When the bank acquired the Greenhill M&A advisory firm for $550 million last December, deal volume had been dropping after hitting record levels in 2021. 

"We saw this as an opportunity to really double down," Katz said. "We knew that this was an area where we were looking to grow."

Katz knew that M&A deal activity was going to make a comeback, and the declining investment banking business for some of her competitors as well as the regional bank meltdowns of 2023 presented Mizuho with an opportunity to step up. 

"Maybe it was the Warren Buffett contrarian philosophy: Be fearful when others are greedy and greedy when others are fearful," she said.

Katz leads nearly 1,000 employees in the investment banking division, including U.S., European and Asian operations. Her division provides lending, capital market solutions and strategic advisory services to more than 1,500 corporate, private equity firm and institutional investor clients.

A self-described "builder who leads from the front," Katz said she is not "a build-it-and-they-will-come type of leader. I do think that you have to draw a vision, but while you do that you also have to execute and garner traction and lead by example."

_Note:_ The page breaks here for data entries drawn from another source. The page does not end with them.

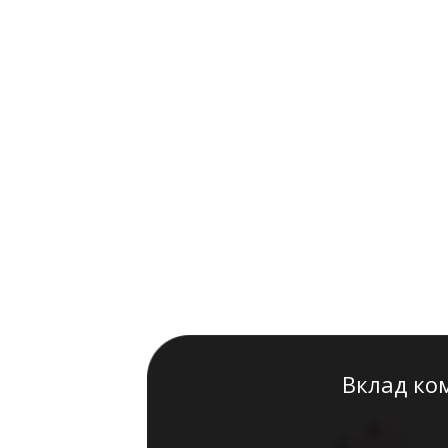
Вклад ко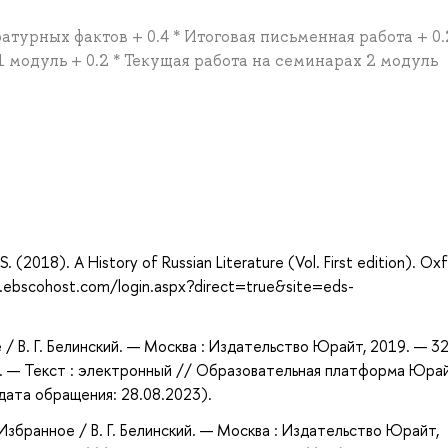
атурных фактов + 0.4 * Итоговая письменная работа + 0.
 модуль + 0.2 * Текущая работа на семинарах 2 модуль
а
er, S. (2018). A History of Russian Literature (Vol. First edition). Ox
h.ebscohost.com/login.aspx?direct=true&site=eds-
 / В. Г. Белинский. — Москва : Издательство Юрайт, 2019. — 32
0. — Текст : электронный // Образовательная платформа Юра
(дата обращения: 28.08.2023).
 Избранное / В. Г. Белинский. — Москва : Издательство Юрайт,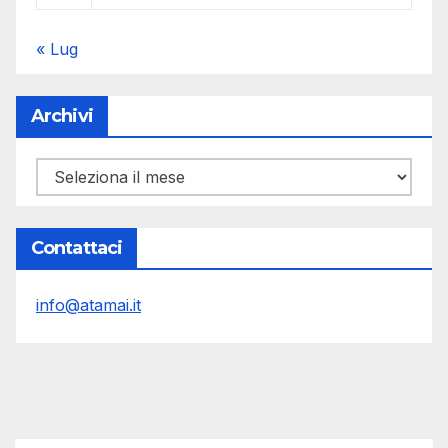
« Lug
Archivi
Archivi
Contattaci
info@atamai.it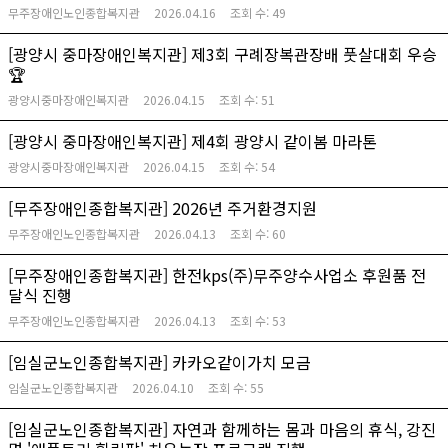
무주장애인노인종합복지관
2026.04.16
조회 수:
49
[광양시 중마장애인복지관] 제3회 구례장복관장배 풋살대회 우승
🏆
광양시중마장애인복지관
2026.04.15
조회 수:
51
[광양시 중마장애인복지관] 제4회 광양시 같이봄 마라톤
광양시중마장애인복지관
2026.04.15
조회 수:
54
[무주장애인종합복지관] 2026년 주거환경지원
무주장애인노인종합복지관
2026.04.13
조회 수:
60
[무주장애인종합복지관] 한전kps(주)무주양수사업소 후원품 전
달식 진행
무주장애인노인종합복지관
2026.04.13
조회 수:
53
[임실군노인종합복지관] 카카오같이가치 모금
임실군노인종합복지관
2026.04.10
조회 수:
55
[임실군노인종합복지관] 자연과 함께하는 몸과 마음의 휴식, 강진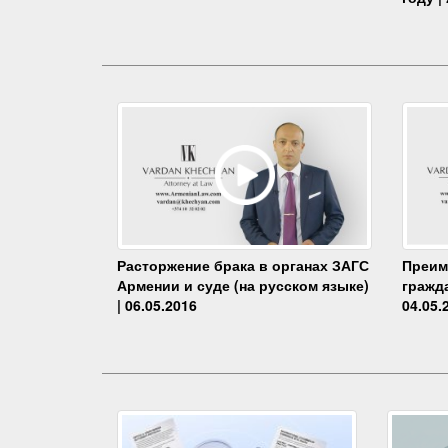
Преим
Расторжение брака в органах ЗАГС
гражда
Армении и суде (на русском языке)
04.05.
| 06.05.2016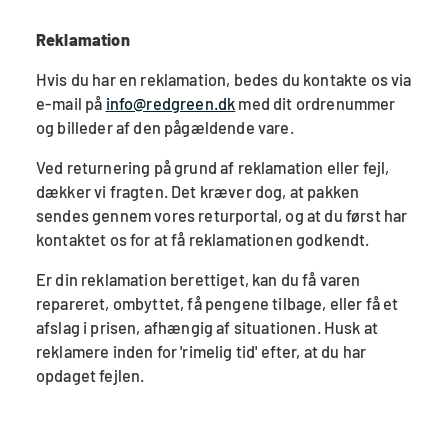
Reklamation
Hvis du har en reklamation, bedes du kontakte os via
e-mail på
i
nfo@redgreen.dk
med dit ordrenummer
og billeder af den pågældende vare.
Ved returnering på grund af reklamation eller fejl,
dækker vi fragten. Det kræver dog, at pakken
sendes gennem vores returportal, og at du først har
kontaktet os for at få reklamationen godkendt.
Er din reklamation berettiget, kan du få varen
repareret, ombyttet, få pengene tilbage, eller få et
afslag i prisen, afhængig af situationen. Husk at
reklamere inden for 'rimelig tid' efter, at du har
opdaget fejlen.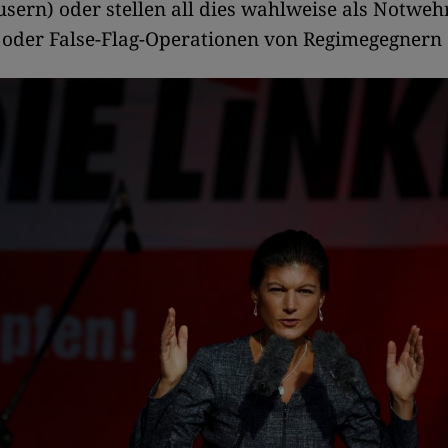
ern) oder stellen all dies wahlweise als Notweh
 oder False-Flag-Operationen von Regimegegnern 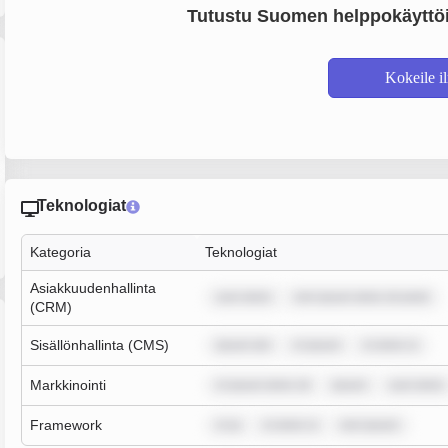
Tutustu Suomen helppokäyttöi
Kokeile i
Teknologiat
Kategoria
Teknologiat
Asiakkuudenhallinta
sum dolor
rem ipsum dolor sit amet
(CRM)
Sisällönhallinta (CMS)
ipsum dol
m ipsum
m dolor si
Markkinointi
m ipsum dolor sit
ipsum
sum dolor
Framework
m ip
m dolor si
rem ipsum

Integrating Greenhill, which had 370 bankers and $300 million in annual revenue, and Capstone, a third-party private equity fundraising company Mizuho bought in 2022, will take time, Katz said. Building the M&A advisory business also requires recruiting talent with different skills than with the lending and capital markets business, she said. With M&A, calls are made to the CEOs and boards; in financing, the calls go to the assistant treasurers, treasurers and chief financial officers.

To broaden the base of its overall recruiting pipeline, in 2023, the investment bank started to recruit women as college sophomores — a year earlier than what is typical for the industry — to educate them about the industry and the firm at an earlier age, with the goal of convincing them to eventually work for Mizuho, she said.

"We all know that women make up more than 50% of the workforce and yet still constitute a fraction of that presence in senior positions," she said. "There's been a lot of data that demonstrate that the companies that have diversity, whether it be women or other minorities, have brought higher returns on equity, higher valuation and not just shareholder sponsorship, but also employee engagement and loyalty. And so I think the stakes are incredibly high."

Katz often sprinkles sports metaphors into her speech. For example, she said she always ends her Monday morning video call weekly update for the 1,000 or so division employees with: "Let's play ball." She sees a similar analogy for women working in finance. 

"Women should raise their hand and ask for the 'at-bat,'" she said. "We're so concerned as to whether we have the skills, we have the capabilities, whether we're ready for the role. Step up to the plate. Ask for the 'at-bat.' What's the worst thing that can happen? No one bats 100%. Ask for the opportunity. Step up for the role."